▶ _課題一覧_
• A. 『僕の死に方』の書評の内容を二文でまとめてください。
• B. 『僕の死に方』の書評によると、筆者はこの本をどこで手に入れましたか。
• C. 『僕の死に方』の書評から、「本書『僕の死に方』の著者であ」から「ブックオフで手に入れました。」までの部分を一字一句変えずに書き写してください。

▶ _提示された文章_
******************************

命あるもの、必ず死は訪れます。
あらゆる価値観、定義が益々不透明になっている現代においても、(また、未来永劫)これだけは普遍性を保っていると言えるでしょう。
だからこそ我々は懸命に生きることが出来るし、喜怒哀楽を味わえるのだと思います。
本書『僕の死に方』の著者である「金子哲雄」さんのことは、テレビで拝見して、今までに見たことのないようなジャーナリストだなと思っていましたが、41歳の若さで亡くなられていたのは知りませんでした。
本書を読もうと思ったのは、ブクログの感想欄を拝見したのが切っ掛けです。新刊で購入できなかったので、ブックオフで手に入れました。
さて、本書の内容ですが、金子さんの生き方に対する矜持を最期まで貫いたことに、何よりも感服いたしました。
その生き方の矜持には、奥様をはじめ自分が愛する人々、公私共にお世話になった方々への感謝を忘れない、迷惑を掛けないという点をあの世に逝った後のことまで考えて行動されたということも含まれています。
私にもいつか必ず訪れるのですが、なかなか出来る事ではありませんね。
本書には、いくつもの紹介したい場面・文章がありますが、最も心を振るわせられたのは、奥様の「あとがき」に出てくる金子さんの臨終の場面・文章です。
この文章は、いわゆる並みの作家では書けないのではと思うほどでした。
あの世に向かっているんだな。

******************************

▶ _データ抜粋_
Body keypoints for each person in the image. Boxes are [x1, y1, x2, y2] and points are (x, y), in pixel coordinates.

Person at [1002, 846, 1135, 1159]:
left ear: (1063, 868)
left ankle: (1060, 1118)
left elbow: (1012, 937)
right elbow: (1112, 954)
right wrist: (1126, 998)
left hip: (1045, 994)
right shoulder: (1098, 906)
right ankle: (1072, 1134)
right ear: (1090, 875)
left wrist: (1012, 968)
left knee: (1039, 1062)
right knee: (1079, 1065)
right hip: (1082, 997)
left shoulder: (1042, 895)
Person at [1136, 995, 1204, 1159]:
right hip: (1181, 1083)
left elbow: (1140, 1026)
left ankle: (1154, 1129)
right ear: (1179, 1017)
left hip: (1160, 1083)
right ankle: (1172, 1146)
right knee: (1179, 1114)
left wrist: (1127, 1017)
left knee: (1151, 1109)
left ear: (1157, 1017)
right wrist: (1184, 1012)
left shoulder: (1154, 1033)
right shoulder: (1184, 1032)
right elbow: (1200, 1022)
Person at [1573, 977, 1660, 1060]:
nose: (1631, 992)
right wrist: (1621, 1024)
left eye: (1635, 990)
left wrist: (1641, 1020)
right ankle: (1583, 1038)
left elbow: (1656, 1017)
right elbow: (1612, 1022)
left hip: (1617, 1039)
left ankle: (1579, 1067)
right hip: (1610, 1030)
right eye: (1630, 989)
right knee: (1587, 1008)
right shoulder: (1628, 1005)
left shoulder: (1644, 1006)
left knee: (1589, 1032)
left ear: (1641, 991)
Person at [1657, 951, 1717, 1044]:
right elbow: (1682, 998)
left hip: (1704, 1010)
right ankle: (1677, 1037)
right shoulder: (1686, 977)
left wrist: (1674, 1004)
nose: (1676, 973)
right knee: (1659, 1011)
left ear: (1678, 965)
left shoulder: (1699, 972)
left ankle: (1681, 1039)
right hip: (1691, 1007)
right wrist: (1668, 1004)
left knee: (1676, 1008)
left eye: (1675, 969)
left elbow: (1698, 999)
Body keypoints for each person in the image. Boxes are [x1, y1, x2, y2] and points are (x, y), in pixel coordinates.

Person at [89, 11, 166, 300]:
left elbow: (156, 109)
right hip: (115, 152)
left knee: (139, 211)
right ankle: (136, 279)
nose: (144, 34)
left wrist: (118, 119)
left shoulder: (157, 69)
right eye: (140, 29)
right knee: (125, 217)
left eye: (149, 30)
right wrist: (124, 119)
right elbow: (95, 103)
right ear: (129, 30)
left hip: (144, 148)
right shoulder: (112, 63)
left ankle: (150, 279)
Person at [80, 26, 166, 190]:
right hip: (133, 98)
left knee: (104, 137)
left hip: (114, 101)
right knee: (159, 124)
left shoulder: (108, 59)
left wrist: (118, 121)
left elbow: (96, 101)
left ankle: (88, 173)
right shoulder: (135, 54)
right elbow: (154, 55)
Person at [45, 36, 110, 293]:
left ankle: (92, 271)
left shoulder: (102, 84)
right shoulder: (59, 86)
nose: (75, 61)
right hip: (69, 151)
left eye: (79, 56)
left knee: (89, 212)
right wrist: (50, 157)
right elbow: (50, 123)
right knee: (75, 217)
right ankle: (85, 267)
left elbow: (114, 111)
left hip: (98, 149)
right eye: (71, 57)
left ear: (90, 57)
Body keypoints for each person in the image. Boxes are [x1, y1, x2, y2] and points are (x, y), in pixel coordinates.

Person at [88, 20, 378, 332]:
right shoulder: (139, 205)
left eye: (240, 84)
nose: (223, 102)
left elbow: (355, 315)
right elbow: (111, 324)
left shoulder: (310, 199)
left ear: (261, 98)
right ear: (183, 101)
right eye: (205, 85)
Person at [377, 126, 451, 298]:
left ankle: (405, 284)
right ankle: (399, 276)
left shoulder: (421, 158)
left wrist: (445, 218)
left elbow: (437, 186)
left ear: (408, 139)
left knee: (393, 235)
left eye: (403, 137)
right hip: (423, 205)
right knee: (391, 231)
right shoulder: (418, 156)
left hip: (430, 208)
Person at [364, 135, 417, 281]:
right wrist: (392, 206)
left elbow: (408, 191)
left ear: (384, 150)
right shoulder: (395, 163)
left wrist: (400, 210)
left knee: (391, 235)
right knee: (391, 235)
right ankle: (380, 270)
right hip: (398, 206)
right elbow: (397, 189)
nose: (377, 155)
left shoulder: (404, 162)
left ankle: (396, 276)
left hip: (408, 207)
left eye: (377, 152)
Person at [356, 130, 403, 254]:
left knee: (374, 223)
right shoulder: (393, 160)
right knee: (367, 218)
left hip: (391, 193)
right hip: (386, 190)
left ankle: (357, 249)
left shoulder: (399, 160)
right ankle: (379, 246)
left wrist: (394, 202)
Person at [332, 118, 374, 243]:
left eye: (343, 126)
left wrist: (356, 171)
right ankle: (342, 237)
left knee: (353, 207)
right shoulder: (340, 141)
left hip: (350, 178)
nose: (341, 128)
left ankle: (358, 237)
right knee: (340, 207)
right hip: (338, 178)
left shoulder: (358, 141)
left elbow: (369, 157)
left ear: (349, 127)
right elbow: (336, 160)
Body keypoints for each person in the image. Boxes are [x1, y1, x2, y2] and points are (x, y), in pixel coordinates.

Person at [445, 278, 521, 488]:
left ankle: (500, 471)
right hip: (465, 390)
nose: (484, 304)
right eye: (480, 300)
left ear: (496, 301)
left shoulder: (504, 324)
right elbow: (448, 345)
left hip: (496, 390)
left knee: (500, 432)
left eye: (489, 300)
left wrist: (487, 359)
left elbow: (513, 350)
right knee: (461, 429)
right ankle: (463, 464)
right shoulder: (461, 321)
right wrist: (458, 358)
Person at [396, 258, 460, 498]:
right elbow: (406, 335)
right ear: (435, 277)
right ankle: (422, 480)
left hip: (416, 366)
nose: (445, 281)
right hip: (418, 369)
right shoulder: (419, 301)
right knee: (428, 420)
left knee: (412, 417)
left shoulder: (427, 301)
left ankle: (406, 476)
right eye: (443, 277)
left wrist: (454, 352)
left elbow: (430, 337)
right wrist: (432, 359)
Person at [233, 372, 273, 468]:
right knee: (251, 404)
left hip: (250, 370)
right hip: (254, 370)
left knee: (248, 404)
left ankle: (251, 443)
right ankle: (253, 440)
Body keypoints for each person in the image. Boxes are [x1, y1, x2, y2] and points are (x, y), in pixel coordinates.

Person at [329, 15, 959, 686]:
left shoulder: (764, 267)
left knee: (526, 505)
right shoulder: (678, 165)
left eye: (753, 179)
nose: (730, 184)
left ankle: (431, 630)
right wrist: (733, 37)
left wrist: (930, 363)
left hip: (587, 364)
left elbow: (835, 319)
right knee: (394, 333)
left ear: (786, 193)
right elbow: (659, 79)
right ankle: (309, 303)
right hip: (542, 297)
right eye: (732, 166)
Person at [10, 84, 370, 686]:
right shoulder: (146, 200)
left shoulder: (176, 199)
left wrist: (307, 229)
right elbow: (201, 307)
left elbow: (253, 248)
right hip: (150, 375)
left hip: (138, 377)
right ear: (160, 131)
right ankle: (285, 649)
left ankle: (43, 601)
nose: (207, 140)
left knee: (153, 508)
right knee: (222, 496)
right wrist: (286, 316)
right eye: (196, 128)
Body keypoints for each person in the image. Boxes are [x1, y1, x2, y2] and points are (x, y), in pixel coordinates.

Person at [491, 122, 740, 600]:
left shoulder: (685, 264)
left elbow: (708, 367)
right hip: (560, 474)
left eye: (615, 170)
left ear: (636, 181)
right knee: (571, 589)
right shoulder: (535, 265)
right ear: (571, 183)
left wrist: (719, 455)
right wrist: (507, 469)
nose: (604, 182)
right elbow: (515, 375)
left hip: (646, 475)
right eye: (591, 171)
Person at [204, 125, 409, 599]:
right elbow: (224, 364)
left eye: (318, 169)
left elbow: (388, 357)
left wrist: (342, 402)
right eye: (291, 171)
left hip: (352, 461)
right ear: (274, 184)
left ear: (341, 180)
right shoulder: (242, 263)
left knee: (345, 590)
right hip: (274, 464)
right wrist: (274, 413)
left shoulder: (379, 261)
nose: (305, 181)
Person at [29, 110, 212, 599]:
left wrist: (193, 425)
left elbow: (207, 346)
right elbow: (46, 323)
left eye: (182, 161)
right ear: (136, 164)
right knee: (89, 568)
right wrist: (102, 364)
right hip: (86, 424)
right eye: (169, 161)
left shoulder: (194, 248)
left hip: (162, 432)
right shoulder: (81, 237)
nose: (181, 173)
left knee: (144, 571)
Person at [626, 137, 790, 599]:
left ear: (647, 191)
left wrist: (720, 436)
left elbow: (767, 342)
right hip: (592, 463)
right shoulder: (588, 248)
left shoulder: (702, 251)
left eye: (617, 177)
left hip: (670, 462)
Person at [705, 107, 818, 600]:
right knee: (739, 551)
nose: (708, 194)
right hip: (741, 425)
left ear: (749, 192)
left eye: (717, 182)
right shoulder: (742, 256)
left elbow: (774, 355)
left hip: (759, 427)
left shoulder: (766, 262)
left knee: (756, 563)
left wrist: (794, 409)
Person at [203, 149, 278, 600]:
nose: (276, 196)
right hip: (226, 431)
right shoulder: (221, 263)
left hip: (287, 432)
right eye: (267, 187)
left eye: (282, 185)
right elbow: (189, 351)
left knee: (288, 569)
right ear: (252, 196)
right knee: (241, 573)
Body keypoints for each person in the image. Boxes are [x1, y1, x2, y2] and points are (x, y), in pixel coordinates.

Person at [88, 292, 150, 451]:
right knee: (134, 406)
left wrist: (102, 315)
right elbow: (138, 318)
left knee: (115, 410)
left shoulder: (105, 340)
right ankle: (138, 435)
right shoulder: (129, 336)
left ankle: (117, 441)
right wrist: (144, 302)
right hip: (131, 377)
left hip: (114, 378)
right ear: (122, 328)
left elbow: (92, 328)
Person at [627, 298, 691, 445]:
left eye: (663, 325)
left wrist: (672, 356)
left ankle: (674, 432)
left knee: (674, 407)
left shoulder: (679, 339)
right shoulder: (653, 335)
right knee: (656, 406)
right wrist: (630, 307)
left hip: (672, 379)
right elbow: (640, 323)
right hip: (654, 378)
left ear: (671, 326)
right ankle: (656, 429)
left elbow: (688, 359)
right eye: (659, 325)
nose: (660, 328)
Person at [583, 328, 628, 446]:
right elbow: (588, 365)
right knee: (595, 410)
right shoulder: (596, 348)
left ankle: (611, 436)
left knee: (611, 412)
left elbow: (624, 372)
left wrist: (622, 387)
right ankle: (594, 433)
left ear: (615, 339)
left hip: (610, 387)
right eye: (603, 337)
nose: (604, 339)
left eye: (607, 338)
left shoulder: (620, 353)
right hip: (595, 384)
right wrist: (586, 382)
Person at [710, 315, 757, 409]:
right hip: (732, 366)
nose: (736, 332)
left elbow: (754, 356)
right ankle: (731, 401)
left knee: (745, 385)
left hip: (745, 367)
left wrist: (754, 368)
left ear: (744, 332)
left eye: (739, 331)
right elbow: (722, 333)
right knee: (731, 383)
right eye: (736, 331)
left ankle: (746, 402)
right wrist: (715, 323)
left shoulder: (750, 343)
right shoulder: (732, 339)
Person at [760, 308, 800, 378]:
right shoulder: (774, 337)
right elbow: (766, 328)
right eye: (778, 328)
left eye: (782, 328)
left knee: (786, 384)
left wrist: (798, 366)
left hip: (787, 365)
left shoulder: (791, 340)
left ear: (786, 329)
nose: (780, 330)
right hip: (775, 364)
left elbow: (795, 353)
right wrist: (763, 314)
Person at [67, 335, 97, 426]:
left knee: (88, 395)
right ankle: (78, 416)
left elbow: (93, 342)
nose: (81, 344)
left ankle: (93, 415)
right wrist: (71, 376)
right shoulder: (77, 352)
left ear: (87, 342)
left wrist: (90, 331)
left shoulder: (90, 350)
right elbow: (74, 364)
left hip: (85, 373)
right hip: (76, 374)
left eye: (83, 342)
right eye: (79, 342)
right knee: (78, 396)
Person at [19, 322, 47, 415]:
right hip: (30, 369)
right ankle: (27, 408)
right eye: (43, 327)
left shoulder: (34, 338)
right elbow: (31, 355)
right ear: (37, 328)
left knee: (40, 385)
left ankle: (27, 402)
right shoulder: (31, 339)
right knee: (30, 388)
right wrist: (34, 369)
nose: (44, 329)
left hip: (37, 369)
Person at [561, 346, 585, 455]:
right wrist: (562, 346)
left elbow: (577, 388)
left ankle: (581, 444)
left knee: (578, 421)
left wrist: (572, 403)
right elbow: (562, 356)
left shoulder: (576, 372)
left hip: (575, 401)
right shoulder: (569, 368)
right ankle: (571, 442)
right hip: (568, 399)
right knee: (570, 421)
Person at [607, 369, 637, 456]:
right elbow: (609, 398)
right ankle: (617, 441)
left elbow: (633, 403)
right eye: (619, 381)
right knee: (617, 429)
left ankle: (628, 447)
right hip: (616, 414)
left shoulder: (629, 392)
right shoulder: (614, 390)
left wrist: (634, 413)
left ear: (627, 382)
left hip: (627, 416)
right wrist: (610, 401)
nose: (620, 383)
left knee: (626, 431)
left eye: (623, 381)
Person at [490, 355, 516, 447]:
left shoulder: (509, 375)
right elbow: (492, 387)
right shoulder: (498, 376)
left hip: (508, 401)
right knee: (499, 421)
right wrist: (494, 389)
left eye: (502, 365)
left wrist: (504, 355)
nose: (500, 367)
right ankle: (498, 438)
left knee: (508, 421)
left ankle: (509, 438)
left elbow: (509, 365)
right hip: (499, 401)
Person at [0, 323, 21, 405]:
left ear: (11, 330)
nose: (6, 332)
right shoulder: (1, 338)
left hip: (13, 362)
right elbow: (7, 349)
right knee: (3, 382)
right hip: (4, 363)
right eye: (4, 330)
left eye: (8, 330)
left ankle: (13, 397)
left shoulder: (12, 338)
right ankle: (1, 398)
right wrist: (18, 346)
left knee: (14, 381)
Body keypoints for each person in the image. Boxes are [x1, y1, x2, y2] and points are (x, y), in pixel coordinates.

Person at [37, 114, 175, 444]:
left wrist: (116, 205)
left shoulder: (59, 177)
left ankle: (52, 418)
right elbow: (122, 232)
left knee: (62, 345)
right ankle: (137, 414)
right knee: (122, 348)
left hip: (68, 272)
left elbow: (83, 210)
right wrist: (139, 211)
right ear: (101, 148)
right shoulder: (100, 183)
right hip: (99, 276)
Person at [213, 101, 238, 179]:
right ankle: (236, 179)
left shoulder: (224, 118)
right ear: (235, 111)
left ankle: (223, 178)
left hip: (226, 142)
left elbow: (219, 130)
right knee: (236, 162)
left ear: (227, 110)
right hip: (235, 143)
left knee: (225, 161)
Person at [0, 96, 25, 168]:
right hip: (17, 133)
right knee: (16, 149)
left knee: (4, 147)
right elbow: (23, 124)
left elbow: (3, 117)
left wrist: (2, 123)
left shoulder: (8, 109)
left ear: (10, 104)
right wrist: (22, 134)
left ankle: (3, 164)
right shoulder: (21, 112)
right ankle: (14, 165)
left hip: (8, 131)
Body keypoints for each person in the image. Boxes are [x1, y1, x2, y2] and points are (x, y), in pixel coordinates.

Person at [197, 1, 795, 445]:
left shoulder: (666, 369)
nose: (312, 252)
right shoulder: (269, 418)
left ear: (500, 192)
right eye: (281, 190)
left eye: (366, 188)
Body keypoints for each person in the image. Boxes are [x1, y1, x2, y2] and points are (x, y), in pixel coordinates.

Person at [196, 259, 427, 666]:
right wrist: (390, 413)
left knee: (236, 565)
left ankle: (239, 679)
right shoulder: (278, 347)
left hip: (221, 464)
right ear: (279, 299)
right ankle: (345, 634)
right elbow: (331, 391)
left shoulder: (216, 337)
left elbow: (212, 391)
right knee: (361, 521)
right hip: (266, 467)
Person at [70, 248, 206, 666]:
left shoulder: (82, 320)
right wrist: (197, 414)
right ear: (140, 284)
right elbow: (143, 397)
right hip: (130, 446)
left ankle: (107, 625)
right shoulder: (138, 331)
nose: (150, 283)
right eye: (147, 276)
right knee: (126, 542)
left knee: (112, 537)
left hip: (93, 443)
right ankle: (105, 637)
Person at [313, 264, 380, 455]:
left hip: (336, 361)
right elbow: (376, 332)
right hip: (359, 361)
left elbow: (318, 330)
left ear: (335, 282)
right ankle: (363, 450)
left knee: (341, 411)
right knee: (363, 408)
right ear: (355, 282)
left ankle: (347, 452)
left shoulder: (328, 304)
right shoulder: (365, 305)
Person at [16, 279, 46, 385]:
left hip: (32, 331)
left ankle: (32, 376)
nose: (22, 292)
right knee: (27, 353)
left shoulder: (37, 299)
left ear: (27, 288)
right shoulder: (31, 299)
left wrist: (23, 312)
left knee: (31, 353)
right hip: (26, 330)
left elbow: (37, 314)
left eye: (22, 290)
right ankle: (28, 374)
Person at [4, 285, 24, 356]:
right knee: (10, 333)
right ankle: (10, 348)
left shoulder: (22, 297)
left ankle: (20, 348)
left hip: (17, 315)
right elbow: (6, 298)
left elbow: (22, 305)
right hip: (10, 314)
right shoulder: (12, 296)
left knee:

******************************

▶ _番号別の回答_
• A. 筆者はブクログの感想欄をきっかけに、41歳の若さで亡くなった金子哲雄さんの著書『僕の死に方』を読みました。金子さんが愛する人々やお世話になった方々への感謝を忘れず、あの世に逝った後のことまで考えて生き方の矜持を最期まで貫いたことに感服し、奥様の「あとがき」にある臨終の場面に最も心を振るわせられたと述べています。

• B. ブックオフで手に入れました。

• C.
本書『僕の死に方』の著者である「金子哲雄」さんのことは、テレビで拝見して、今までに見たことのないようなジャーナリストだなと思っていましたが、41歳の若さで亡くなられていたのは知りませんでした。
本書を読もうと思ったのは、ブクログの感想欄を拝見したのが切っ掛けです。新刊で購入できなかったので、ブックオフで手に入れました。